Exploring environmental caring through affective and embodied writing
Marie-Claude PlourdePurpose
This article challenges disembodied academic writing conventions by experimenting with affective and embodied storytelling. While environmental crisis provides an urgent starting point – particularly the failure of rational campaigns to shift destructive behaviors in the Global North – the deeper contribution of the article lies in demonstrating what becomes possible when scholars write to touch people's “guts” rather than merely inform their minds.
Design/methodology/approach
Adopting a performative methodology grounded in relational ontology and feminist epistemologies, this article presents a personal narrative that interweaves the author's relationship with her dying mother and humanity's relationship with Mother Earth. This methodological choice responds to affect's elusive nature—something we experience but struggle to observe – by enacting affects rather than studying them externally.
Findings
Contrasting written and oral performances of the narrative revealed that while oral delivery generated stronger affective responses, a written narrative with careful attention to form, imagery and language can still create spaces for resonance and transformation. The experience demonstrates both the potential and current limitations of affective writing as a mode of knowledge production.
Research limitations/implications
As a performative experiment rather than an empirical study, the article cannot systematically assess its own impact.

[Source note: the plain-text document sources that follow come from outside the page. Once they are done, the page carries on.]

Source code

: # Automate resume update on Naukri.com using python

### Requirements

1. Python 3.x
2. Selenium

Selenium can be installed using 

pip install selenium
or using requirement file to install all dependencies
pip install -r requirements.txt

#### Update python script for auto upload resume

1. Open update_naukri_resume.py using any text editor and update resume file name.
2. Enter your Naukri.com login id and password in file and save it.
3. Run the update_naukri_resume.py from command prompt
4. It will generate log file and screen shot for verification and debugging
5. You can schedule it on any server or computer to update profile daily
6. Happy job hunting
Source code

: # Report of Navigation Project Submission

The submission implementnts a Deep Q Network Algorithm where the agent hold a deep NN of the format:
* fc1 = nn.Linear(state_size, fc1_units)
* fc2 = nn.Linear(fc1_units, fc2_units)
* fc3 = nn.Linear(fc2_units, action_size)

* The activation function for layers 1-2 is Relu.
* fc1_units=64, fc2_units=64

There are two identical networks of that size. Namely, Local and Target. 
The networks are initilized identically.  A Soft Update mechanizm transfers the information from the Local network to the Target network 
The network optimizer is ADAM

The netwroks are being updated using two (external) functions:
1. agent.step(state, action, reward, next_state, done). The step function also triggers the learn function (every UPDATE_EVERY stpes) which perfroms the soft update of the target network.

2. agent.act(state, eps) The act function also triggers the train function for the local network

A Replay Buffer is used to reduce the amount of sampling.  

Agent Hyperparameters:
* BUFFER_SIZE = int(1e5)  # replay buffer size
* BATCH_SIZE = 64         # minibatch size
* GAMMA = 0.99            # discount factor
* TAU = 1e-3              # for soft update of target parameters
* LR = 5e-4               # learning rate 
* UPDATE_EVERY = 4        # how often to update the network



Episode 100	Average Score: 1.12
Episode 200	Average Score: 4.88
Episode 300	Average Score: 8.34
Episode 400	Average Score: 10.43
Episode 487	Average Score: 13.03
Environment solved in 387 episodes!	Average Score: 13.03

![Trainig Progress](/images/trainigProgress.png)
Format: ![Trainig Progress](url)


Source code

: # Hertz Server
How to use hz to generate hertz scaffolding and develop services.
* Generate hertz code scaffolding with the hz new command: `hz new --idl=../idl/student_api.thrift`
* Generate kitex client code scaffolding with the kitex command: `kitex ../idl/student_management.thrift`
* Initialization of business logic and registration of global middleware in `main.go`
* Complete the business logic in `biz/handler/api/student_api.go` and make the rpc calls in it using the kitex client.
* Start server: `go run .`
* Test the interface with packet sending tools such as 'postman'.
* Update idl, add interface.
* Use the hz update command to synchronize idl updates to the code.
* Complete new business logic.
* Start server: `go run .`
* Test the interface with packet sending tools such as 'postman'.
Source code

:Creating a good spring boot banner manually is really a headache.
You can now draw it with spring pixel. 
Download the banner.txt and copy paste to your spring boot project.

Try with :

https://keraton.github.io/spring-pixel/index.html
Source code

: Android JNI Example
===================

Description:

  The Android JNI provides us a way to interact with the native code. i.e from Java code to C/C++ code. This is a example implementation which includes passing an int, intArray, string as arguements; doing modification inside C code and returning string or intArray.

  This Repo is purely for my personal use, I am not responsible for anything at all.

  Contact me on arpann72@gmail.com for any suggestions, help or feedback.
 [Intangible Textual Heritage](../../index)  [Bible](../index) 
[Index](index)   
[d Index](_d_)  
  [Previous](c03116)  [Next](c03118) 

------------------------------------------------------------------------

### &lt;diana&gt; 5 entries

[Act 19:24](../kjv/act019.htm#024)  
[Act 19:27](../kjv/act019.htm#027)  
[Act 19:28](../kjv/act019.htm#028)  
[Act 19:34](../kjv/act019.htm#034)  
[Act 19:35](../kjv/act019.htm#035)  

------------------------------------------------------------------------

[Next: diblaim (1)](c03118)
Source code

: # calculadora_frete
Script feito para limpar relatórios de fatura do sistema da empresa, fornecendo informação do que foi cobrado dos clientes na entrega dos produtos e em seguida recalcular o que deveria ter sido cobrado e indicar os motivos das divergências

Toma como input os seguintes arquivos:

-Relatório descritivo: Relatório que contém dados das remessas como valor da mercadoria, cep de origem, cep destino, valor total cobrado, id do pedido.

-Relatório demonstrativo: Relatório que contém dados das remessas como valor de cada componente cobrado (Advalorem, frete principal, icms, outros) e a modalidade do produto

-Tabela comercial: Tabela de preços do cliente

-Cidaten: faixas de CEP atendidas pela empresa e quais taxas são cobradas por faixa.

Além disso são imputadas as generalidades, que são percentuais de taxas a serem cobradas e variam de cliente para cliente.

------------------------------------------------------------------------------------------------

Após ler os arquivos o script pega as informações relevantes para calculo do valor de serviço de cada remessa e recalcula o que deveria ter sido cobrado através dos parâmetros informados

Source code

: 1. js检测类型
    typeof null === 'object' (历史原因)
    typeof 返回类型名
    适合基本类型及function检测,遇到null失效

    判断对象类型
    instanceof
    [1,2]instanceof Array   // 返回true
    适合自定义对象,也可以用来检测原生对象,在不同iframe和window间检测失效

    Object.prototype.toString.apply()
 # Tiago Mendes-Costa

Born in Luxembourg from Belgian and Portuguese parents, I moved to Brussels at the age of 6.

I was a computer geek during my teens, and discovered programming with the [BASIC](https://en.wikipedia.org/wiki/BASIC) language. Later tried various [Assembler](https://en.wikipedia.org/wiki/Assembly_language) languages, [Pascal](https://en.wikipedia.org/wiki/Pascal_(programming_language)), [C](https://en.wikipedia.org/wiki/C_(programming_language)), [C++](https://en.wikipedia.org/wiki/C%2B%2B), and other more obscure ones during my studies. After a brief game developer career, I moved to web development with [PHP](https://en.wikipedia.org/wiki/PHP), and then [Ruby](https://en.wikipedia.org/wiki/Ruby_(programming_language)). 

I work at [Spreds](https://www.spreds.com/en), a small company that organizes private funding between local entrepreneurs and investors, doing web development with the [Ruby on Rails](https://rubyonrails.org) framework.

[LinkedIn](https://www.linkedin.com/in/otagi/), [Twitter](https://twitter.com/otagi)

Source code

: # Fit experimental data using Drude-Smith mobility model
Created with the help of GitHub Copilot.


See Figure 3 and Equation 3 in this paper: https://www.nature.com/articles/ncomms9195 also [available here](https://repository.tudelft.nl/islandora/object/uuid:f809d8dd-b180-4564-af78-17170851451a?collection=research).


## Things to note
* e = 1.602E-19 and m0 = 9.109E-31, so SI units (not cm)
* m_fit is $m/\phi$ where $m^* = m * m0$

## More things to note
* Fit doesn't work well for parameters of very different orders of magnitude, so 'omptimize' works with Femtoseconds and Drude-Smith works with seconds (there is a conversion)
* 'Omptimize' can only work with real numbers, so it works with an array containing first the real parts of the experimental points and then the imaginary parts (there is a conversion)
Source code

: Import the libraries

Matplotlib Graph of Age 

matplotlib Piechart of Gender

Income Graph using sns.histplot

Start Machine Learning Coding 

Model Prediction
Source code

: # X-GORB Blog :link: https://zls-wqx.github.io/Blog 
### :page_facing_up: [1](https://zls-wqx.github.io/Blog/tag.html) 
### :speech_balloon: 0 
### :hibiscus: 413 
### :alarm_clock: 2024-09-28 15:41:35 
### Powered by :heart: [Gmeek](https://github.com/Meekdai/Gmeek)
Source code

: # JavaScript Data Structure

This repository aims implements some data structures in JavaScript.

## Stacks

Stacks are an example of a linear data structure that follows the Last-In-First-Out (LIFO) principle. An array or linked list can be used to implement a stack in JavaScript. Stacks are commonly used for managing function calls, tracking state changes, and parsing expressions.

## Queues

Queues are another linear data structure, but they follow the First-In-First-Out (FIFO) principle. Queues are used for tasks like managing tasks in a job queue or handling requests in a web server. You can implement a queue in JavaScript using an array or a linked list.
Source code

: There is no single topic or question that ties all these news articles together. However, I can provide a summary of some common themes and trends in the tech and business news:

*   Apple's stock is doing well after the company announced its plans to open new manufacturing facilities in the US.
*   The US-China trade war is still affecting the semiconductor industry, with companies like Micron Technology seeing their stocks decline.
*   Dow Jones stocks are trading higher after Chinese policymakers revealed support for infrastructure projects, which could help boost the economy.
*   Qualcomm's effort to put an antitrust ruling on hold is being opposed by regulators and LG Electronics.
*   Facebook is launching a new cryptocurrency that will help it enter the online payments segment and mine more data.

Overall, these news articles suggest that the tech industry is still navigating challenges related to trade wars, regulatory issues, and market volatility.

Readers themselves must evaluate whether and how the narrative affected their relationship with Mother Earth and their understanding of what academic writing might accomplish.
Originality/value
This work experiments with affective storytelling as a feminist methodological intervention that challenges disembodied academic norms. It offers a model for embodied and relational writing that may inspire scholars addressing grand societal challenges where conventional rational argumentation proves insufficient to catalyze transformation.